If the above keyboard looks familiar it is because it features very prominently in a well known portrait of Handel, painted in London about 1726. In this painting the composer is shown at home, apparently writing out music, with his elbow resting on a walnut harpsichord. Michael Cole's identification of an instrument made by William Smith of London, now in the Bate Collection, Oxford, with Handel's harpsichord was featured (with a cover photograph) in Early Music, February 1993.

Since then Michael Cole has made has made four copies of this instrument, including one for the Handel House Museum in Brook Street, where unhappily it has been badly affected by a fierce heating system in the floor directly beneath the harpsichord. However, there are three examples by Michael Cole in good playing order, located in three different countries.

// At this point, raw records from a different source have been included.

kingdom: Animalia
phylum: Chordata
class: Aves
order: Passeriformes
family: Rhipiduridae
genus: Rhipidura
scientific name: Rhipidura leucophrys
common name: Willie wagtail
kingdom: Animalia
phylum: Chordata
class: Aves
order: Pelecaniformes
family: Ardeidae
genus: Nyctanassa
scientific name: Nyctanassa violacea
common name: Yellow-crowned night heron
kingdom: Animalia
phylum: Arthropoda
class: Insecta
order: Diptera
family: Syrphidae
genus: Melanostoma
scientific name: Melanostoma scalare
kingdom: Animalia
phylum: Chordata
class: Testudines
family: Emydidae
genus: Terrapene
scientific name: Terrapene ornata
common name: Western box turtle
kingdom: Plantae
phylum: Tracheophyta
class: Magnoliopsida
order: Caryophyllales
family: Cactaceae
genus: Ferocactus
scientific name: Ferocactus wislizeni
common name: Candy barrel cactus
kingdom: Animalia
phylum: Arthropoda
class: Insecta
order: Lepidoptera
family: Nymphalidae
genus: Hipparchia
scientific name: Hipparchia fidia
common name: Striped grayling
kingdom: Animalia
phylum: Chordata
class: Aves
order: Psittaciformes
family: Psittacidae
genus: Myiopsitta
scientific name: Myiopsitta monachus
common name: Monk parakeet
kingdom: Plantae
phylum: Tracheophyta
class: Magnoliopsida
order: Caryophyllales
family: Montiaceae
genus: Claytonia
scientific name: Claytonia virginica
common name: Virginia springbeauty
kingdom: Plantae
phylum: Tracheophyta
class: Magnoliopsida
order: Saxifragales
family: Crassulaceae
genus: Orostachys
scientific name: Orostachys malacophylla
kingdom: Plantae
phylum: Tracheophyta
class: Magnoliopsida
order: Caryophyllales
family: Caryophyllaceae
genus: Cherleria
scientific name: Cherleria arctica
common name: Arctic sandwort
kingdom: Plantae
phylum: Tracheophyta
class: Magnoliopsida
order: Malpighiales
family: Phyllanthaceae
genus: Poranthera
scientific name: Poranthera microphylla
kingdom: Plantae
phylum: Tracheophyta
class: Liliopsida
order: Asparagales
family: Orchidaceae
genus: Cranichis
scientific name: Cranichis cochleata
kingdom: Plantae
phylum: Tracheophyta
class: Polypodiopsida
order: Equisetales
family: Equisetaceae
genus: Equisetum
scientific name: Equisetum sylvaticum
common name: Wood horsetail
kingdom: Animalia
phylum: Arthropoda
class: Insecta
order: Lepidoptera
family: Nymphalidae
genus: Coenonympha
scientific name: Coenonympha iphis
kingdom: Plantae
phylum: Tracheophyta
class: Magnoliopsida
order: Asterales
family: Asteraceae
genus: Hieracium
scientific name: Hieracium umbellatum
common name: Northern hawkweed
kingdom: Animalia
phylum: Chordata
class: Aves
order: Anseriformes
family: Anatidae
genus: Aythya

These harpsichords are made in walnut, with sycamore [maple] internal veneer. They have several distinctive features, notably William Smith's scheme for hiding the stop levers inside a walnut moulding surrounding the wrestplank, cutting a channel inside so that the brass stops on the nameboard are located centrally to fit in with the decorative inlaid design a unique feature. The compass is five octaves (Smith's harpsichord is one of the earliest examples), and there are two sets of unison strings. The solid walnut lid is adorned with large ornate brass hinges. The total length of the harpsichord is six feet eight inches (2.05m) and it stands on a trestle frame with baluster-style turned legs (which can be disassembled for ease of transport).